Swenson collaborated with Dr. Steven Richeimer, director of the USC Pain Center; Faye Weinstein, director of pain management psychology for the center; and Doerte Junghaenel, a behavioral scientist at the USC Dornsife Center for Economic and Social Research. The group used as their foundation a survey conducted for the National Academies Institute of Medicine’s groundbreaking 2011 report, “Relieving Pain in America: A Blueprint for Transforming Prevention, Care, Education and Research.”
They obtained a copy of about 5,000 responses to the survey, which included long narratives from Americans living with chronic pain conditions. With Swenson’s computer programming skills, the team organized and processed the narratives to identify those they could use to explore responses to the ways pain patients present their own stories. They then built their own online survey and advertised it among pain patient groups and physicians in 2015. They received nearly 1,000 responses.
Their survey asked respondents to assess the trustworthiness of selected narratives’ authors, as well as their perceptions of the author’s personality and whether they seemed, for example, likable, histrionic, appreciative (of the doctor), depressed or stoic.
“I built a web app, which let us randomize the order of the questions and narratives so that we could probe how perceptions of personality relate to judgments of medically relevant trustworthiness,” he said. “For example, one of our hypotheses was that whether someone comes across as stoic or histrionic would affect whether they were trusted to follow the physician’s instructions.”
They found that patients who came across as dramatic correlated very strongly with not seeming trustworthy, he said.
“If you seem stoic, you seem more trustworthy about pain,” Swenson said. “We also asked about likability, and we found that [a patient’s likability] also correlates really strongly with trustworthiness.”
In the study, patients who seemed depressed also were deemed more untrustworthy by clinicians and non-medical personnel.
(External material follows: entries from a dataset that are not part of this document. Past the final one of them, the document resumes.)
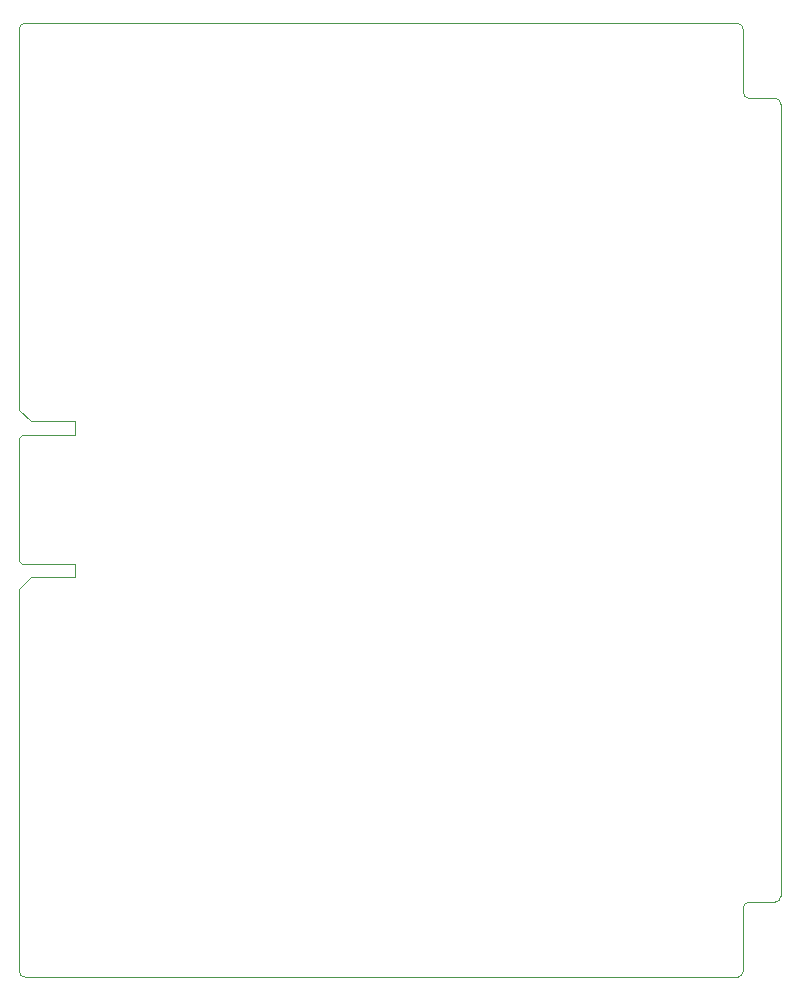
<source format=gm1>
G04 #@! TF.GenerationSoftware,KiCad,Pcbnew,8.0.7*
G04 #@! TF.CreationDate,2025-04-08T18:23:23-04:00*
G04 #@! TF.ProjectId,accessory_v4,61636365-7373-46f7-9279-5f76342e6b69,rev?*
G04 #@! TF.SameCoordinates,Original*
G04 #@! TF.FileFunction,Profile,NP*
%FSLAX46Y46*%
G04 Gerber Fmt 4.6, Leading zero omitted, Abs format (unit mm)*
G04 Created by KiCad (PCBNEW 8.0.7) date 2025-04-08 18:23:23*
%MOMM*%
%LPD*%
G01*
G04 APERTURE LIST*
G04 #@! TA.AperFunction,Profile*
%ADD10C,0.010000*%
G04 #@! TD*
G04 APERTURE END LIST*
D10*
X62330000Y-74400000D02*
X64500000Y-74400000D01*
X62330000Y-6350000D02*
G75*
G02*
X61810000Y-5870000I-20000J500000D01*
G01*
X1000000Y-80750000D02*
G75*
G02*
X500000Y-80250000I7710J507710D01*
G01*
X64500000Y-6350000D02*
G75*
G02*
X65000000Y-6860000I-5000J-505000D01*
G01*
X61810000Y-80250000D02*
G75*
G02*
X61330000Y-80750000I-490000J-10000D01*
G01*
X500000Y-80250000D02*
X500000Y-47900000D01*
X61810000Y-74880000D02*
G75*
G02*
X62330000Y-74400000I500000J-20000D01*
G01*
X65000000Y-6860000D02*
X65000000Y-73900000D01*
X61810000Y-80250000D02*
X61810000Y-74880000D01*
X62330000Y-6350000D02*
X64500000Y-6350000D01*
X61810000Y-500000D02*
X61810000Y-5870000D01*
X1000000Y0D02*
X61330000Y0D01*
X61330000Y0D02*
G75*
G02*
X61810000Y-500000I-10000J-490000D01*
G01*
X65000000Y-73900000D02*
G75*
G02*
X64500000Y-74400000I-500000J0D01*
G01*
X1000000Y-80750000D02*
X61330000Y-80750000D01*
X500000Y-500000D02*
G75*
G02*
X1000000Y0I507710J-7710D01*
G01*
X500000Y-32700000D02*
X500000Y-500000D01*
X500000Y-35100000D02*
X750000Y-34850000D01*
X500000Y-45500000D02*
X500000Y-35100000D01*
X500000Y-45500000D02*
X750000Y-45750000D01*
X750000Y-34850000D02*
X5200000Y-34850000D01*
X1500000Y-33700000D02*
X500000Y-32700000D01*
X1500000Y-46900000D02*
X500000Y-47900000D01*
X5200000Y-33700000D02*
X1500000Y-33700000D01*
X5200000Y-34850000D02*
X5200000Y-33700000D01*
X5200000Y-45750000D02*
X750000Y-45750000D01*
X5200000Y-45750000D02*
X5200000Y-46900000D01*
X5200000Y-46900000D02*
X1500000Y-46900000D01*
M02*

</source>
It’s a Catch-22 for some patients in pain: “The more upbeat a pain patient seems, and not complaining, the more likely [the physician is] to trust them,” Swenson said.
He noted that patient advocate groups provide tips on how to be a “good patient,” such as bringing health records, asking questions and not treating the doctor as the enemy.
Physicians must be more aware of biases in their own treatment decisions, Swenson said.
“Our results suggest that clinicians should be cognizant of, for example, the role the patient’s tendency to be dramatic may be playing in their decision-making,” he said. “They may need to slow down and ask themselves: ‘This person strikes me as a complainer. Am I sure that’s not making me discount what they’re telling me?’
“We all rightly have a lot of respect for doctors — we see them as practical scientists,” he continued. “We trust them with our lives, quite literally. When I talk about this with people sometimes, they’re just [shocked] by the idea that your doctor might not trust you. But doctors are human beings, too.”
The team’s findings emerged under the cloud of the country’s pervasive opioid epidemic. When Swenson first started studying pain in 2003 as a doctoral student, he said, years of under-treatment of pain had finally given way to doctors being told, “Trust your patient and prescribe accordingly.” Now, the opioid epidemic is killing so many Americans that it’s pervasive across age groups.
“We need to figure out how to help doctors strike the right balance [in prescribing],” Swenson said. “[Learning] what affects trust in patients will help.”
“There’s something about pain that makes it particularly inscrutable,” he said. “Elaine Scarry, who wrote the book, ‘The Body in Pain,’ has this great line: ‘To feel pain is to know, but to hear of pain is to doubt.’ At some level, we just don’t want to believe that it could suck that much. We’re naturally skeptical, because you can’t see inside anyone else’s head. But in the case of pain, you don’t want to.”